## Page excerpt:
——————————
Photographer Walker Evans is well known for his stark portraits of the American Great Depression, which reflect a part of our cultural memory. In a career that spanned over 60 years until his death in 1975, Evans was a prolific artist and, like many artists, a collector. Drawn to the mundane and ordinary, Evans collected driftwood, tin-can pull-tabs, and wood and metal signs. He also collected printed ephemera—paper items intended to be discarded after use. He was a particularly obsessive collector of picture postcards, amassing a collection of over 9,000 during his lifetime.

Walker Evans and the Picture Postcard, by Jeff Rosenheim, a curator at the Metropolitan Museum of Art, documents Evans's lifelong fascination with the picture postcard. Born in 1903, Evans started collecting postcards at a young age when postcards happened to be at the height of their popularity. Most of his collection (all of which is in the archives of the Metropolitan Museum of Art) dates from the 1900s to the 1920s. This period was the heyday of the "real-photo" postcard, before modern printing processes were perfected.
——————————
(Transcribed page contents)
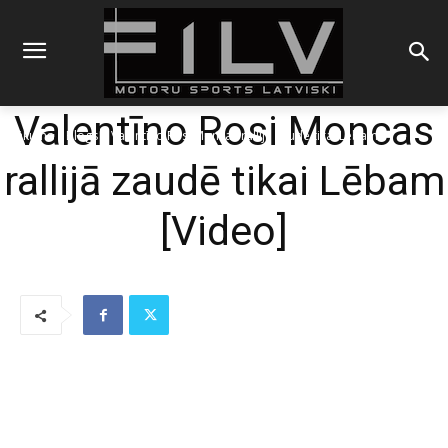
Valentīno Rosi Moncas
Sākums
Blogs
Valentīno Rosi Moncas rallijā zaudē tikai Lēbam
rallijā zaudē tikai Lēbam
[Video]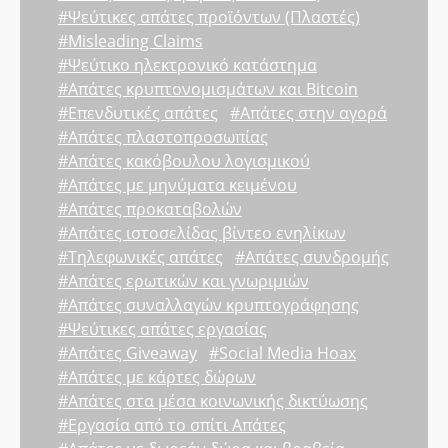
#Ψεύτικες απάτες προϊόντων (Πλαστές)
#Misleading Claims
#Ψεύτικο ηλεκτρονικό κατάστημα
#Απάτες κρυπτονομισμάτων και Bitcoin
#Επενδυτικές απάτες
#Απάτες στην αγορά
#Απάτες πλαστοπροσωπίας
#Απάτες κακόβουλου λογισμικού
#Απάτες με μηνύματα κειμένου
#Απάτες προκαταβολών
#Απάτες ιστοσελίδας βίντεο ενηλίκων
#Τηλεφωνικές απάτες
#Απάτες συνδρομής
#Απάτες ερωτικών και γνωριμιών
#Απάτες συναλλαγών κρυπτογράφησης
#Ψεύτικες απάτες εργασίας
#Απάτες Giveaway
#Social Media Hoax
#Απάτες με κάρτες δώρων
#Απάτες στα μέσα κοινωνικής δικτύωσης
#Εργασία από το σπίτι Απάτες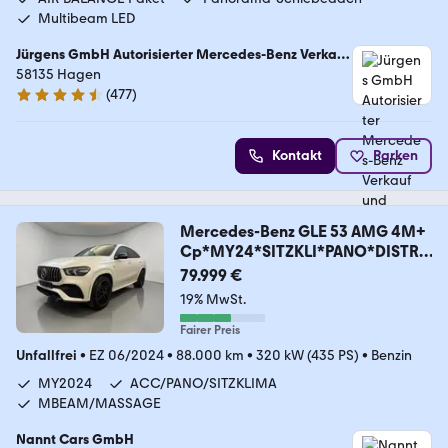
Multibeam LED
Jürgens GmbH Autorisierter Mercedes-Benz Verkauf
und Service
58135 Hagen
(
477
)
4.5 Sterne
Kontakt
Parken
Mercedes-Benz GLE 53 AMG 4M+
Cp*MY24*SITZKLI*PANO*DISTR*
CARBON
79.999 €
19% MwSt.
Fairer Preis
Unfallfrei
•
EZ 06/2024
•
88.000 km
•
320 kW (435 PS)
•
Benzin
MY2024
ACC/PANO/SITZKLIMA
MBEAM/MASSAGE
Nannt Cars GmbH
——————————
## Activity:
Decide whether each statement below agrees with the Walker Evans text, answering yes or no and quoting the words from the text that settle it.
1. Evans gathered more than 9,000 picture postcards over his life.
2. Evans began collecting postcards after their popularity had already faded.
3. Some of Evans's postcard collection is held outside the Metropolitan Museum of Art.
The entries have no connection to the Walker Evans text.

## Response area:
1. Yes: "amassing a collection of over 9,000 during his lifetime."
2. No: "Evans started collecting postcards at a young age when postcards happened to be at the height of their popularity."
3. No: "all of which is in the archives of the Metropolitan Museum of Art"